Posted on 10/04/2012 12:09:26 PM PDT by Salvation
Featured Term (selected at random):
1. the older son of Joseph and Asenath. Joseph explained the name, which means "forget," as helping him forget his sufferings (Genesis 41:51). Jacob was the grandfather of Manasseh and his younger brother Ephraim, and adopted the two boys. This was a common custom because adoption ensured inheritance. When he gave them his blessing before he died, Jacob prophesied that Ephraim would be the ancestor of a great nation. His prophecy proved accurate (Genesis 48:19). Manasseh married a Canaanite and settled in the Jordan Valley. His best-known descendant was Gilead; 2. son of Hezekiah. He succeeded his father as King of Judah and ruled from 687 to 642 B.C., the longest reign in its history. This stability, however, was not due to virtue; Jewish historians have called him the most wicked king in Judah's history, because he introduced shameful religious practices and encouraged idol worship and magic. Often he shed innocent blood and constantly defied Yahweh. His son, Amon, succeeded him but was killed within two years (II Kings 21).
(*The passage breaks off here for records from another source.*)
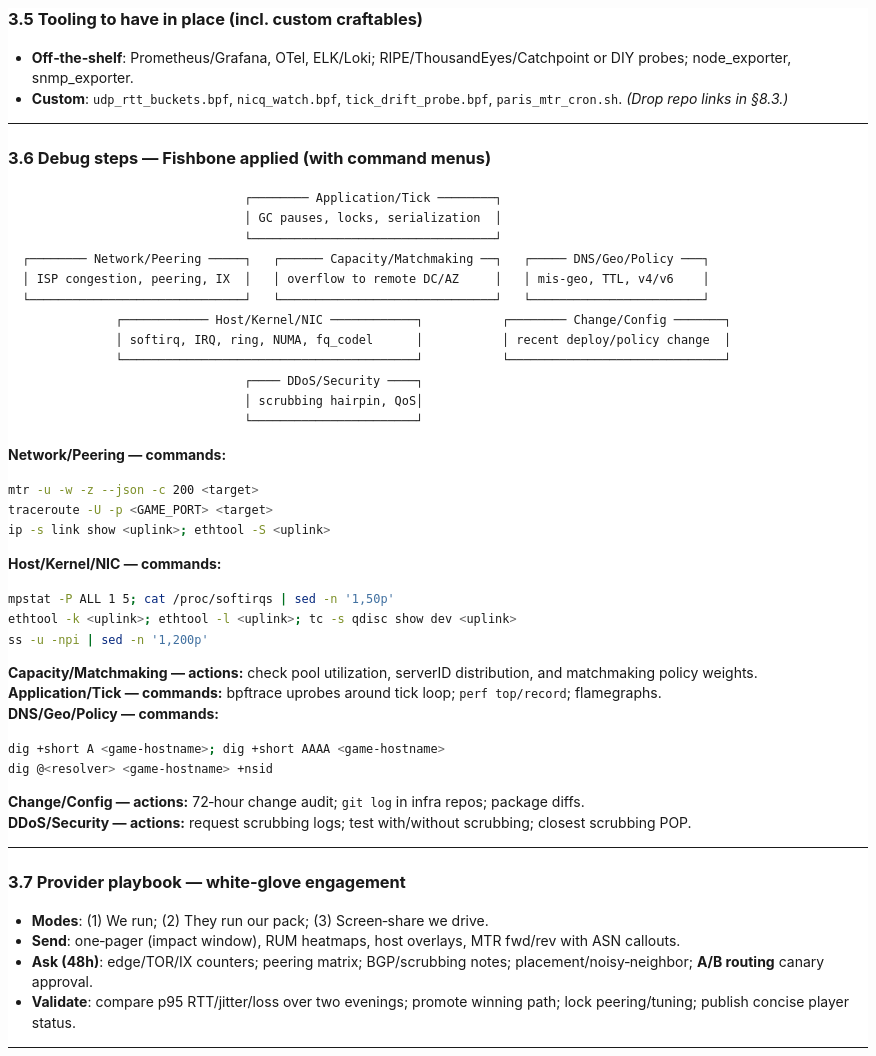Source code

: ### 3.5 Tooling to have in place (incl. custom craftables)
- **Off‑the‑shelf**: Prometheus/Grafana, OTel, ELK/Loki; RIPE/ThousandEyes/Catchpoint or DIY probes; node_exporter, snmp_exporter.  
- **Custom**: `udp_rtt_buckets.bpf`, `nicq_watch.bpf`, `tick_drift_probe.bpf`, `paris_mtr_cron.sh`. *(Drop repo links in §8.3.)*

---

### 3.6 Debug steps — Fishbone applied (with command menus)
```
                                 ┌──────── Application/Tick ────────┐
                                 │ GC pauses, locks, serialization  │
                                 └──────────────────────────────────┘
  ┌──────── Network/Peering ─────┐   ┌────── Capacity/Matchmaking ──┐   ┌───── DNS/Geo/Policy ───┐
  │ ISP congestion, peering, IX  │   │ overflow to remote DC/AZ     │   │ mis-geo, TTL, v4/v6    │
  └──────────────────────────────┘   └──────────────────────────────┘   └────────────────────────┘
               ┌──────────── Host/Kernel/NIC ────────────┐           ┌──────── Change/Config ───────┐
               │ softirq, IRQ, ring, NUMA, fq_codel      │           │ recent deploy/policy change  │
               └─────────────────────────────────────────┘           └──────────────────────────────┘
                                 ┌──── DDoS/Security ────┐
                                 │ scrubbing hairpin, QoS│
                                 └───────────────────────┘
```
**Network/Peering — commands:**  
```bash
mtr -u -w -z --json -c 200 <target>
traceroute -U -p <GAME_PORT> <target>
ip -s link show <uplink>; ethtool -S <uplink>
```
**Host/Kernel/NIC — commands:**  
```bash
mpstat -P ALL 1 5; cat /proc/softirqs | sed -n '1,50p'
ethtool -k <uplink>; ethtool -l <uplink>; tc -s qdisc show dev <uplink>
ss -u -npi | sed -n '1,200p'
```
**Capacity/Matchmaking — actions:** check pool utilization, serverID distribution, and matchmaking policy weights.  
**Application/Tick — commands:** bpftrace uprobes around tick loop; `perf top/record`; flamegraphs.  
**DNS/Geo/Policy — commands:**  
```bash
dig +short A <game-hostname>; dig +short AAAA <game-hostname>
dig @<resolver> <game-hostname> +nsid
```
**Change/Config — actions:** 72‑hour change audit; `git log` in infra repos; package diffs.  
**DDoS/Security — actions:** request scrubbing logs; test with/without scrubbing; closest scrubbing POP.

---

### 3.7 Provider playbook — white‑glove engagement
- **Modes**: (1) We run; (2) They run our pack; (3) Screen‑share we drive.  
- **Send**: one‑pager (impact window), RUM heatmaps, host overlays, MTR fwd/rev with ASN callouts.  
- **Ask (48h)**: edge/TOR/IX counters; peering matrix; BGP/scrubbing notes; placement/noisy‑neighbor; **A/B routing** canary approval.  
- **Validate**: compare p95 RTT/jitter/loss over two evenings; promote winning path; lock peering/tuning; publish concise player status.

---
The Bible mentions three others named Manasseh: the husband of Judith who died of sunstroke (Judith 8:2-3); the son of Pahath-moab who married a foreign wife (Ezra 10:30); and the son of Hashum who is also rebuked for having married a foreign wife (Ezra 10:33). Both of the last two Manassehs, however, put away their wives and expiated their sin (Ezra 10:44).